L’indice FtseMib, bucato giovedì il supporto, ha raggiunto immediatamente il primo target indicato in area 24.450, per poi rimbalzare stamattina sui 25.000 punti.

Tecnicamente il rimbalzo può proseguire fino a 25.200, per poi tornare a scendere e formare la seconda gamba ribassista con target finale a 23.000 e intermedio a 24.000 di FtseMib.

Ripresa del trend rialzista solo con una chiusura sopra 25.500, anche se, lo si ribadisce, si danno poche possibilità di veder superati a breve i 26.000 punti.

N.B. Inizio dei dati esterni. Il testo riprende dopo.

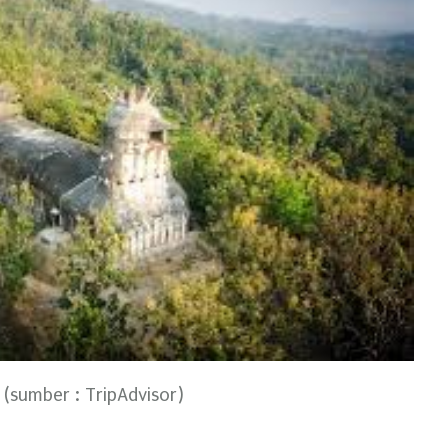
(sumber : TripAdvisor)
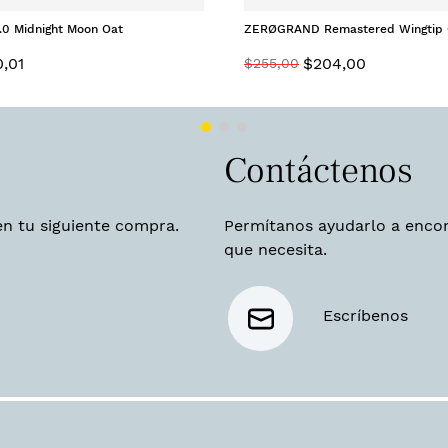
2.0 Midnight Moon Oat
ZERØGRAND Remastered Wingtip 
Stone Nubuck
0
,
01
$
204
,
00
$
255
,
00
Contáctenos
en tu siguiente compra.
Permítanos ayudarlo a encon
que necesita.
Escríbenos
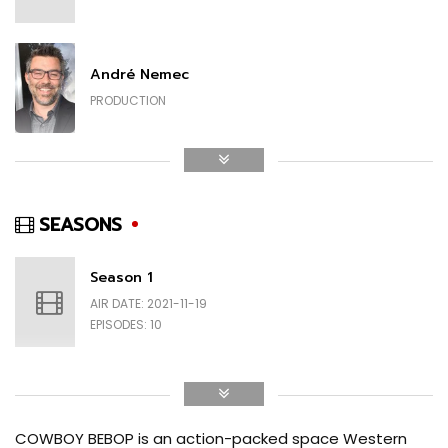
André Nemec
Alex Hassell
PRODUCTION
VICIOUS
Michael Katleman
PRODUCTION
SEASONS
Season 1
Tetsu Fujimura
AIR DATE: 2021-11-19
PRODUCTION
EPISODES: 10
Becky Clements
PRODUCTION
COWBOY BEBOP is an action-packed space Western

Lo spread che fatica a scendere sotto i 100 punti base e le Banche Centrali ancora restie nel modificare le loro politiche monetarie espansive con un ritorno dell’inflazione ormai certo, depongono a favore di uno scenario non più così positivo per questa seconda parte dell’anno. 

Operativamente il forte ribasso di giovedì ci ha permesso di chiudere il 33% della posizione ribassista sull’indice in area 24.450; sarà possibile rientrare su rimbalzo a ridosso delle resistenza di brevissimo a 25.200 e 25.500 di FtseMib. 

Per l’acquisto dei titoli, si rimane invece ancora fermi; muoveremo i primi passi in caso di nuova discesa verso i 24.000 punti, ma questo lo valuteremo semmai venerdì prossimo.